═════ Data supplied

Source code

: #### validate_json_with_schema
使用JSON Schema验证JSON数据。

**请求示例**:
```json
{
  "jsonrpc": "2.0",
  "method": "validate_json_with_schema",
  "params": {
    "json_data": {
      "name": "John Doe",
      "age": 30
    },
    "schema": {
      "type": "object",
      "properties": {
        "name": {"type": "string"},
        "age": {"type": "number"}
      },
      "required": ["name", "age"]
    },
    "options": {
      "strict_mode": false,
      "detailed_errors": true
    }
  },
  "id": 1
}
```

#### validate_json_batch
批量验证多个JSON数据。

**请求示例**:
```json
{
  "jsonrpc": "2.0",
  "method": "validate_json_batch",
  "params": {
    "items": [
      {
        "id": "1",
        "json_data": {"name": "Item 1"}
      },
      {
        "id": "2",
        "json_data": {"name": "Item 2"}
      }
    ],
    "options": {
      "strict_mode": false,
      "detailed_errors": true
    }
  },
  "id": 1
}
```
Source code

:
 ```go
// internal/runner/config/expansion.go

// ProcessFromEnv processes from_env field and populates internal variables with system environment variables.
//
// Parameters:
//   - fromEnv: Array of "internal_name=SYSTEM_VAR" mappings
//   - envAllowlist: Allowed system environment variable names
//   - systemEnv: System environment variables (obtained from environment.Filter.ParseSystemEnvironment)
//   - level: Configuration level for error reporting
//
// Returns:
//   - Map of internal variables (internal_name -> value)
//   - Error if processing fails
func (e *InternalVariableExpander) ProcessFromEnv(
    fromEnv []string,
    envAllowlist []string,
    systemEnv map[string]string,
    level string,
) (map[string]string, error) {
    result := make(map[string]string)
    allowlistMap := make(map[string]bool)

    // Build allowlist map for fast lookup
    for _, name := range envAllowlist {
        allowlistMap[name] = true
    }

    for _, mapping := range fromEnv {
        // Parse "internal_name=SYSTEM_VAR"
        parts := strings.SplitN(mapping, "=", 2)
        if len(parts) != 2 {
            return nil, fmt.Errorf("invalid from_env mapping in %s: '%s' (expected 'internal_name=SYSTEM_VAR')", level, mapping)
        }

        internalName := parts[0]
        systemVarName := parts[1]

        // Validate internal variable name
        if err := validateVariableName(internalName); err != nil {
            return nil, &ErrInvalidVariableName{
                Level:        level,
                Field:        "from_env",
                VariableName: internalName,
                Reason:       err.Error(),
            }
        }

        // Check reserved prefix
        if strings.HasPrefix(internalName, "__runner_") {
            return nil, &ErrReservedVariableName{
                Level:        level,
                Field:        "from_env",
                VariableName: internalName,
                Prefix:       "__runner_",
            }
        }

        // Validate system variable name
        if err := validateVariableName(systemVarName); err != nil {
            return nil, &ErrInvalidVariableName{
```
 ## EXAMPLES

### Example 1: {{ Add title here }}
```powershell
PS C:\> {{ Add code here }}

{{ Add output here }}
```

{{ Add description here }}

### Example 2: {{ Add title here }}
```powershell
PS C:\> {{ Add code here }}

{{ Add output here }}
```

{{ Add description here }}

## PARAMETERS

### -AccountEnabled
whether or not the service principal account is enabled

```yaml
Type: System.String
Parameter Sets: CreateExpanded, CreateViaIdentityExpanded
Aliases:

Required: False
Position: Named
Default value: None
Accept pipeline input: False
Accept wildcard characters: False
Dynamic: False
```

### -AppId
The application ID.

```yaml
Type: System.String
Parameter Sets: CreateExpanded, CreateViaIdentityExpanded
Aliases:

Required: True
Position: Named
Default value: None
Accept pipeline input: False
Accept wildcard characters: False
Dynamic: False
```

══════════

Directions
Among the records, find every line with the word "title" and copy it.

Problem solution
### Example 1: {{ Add title here }}
### Example 2: {{ Add title here }}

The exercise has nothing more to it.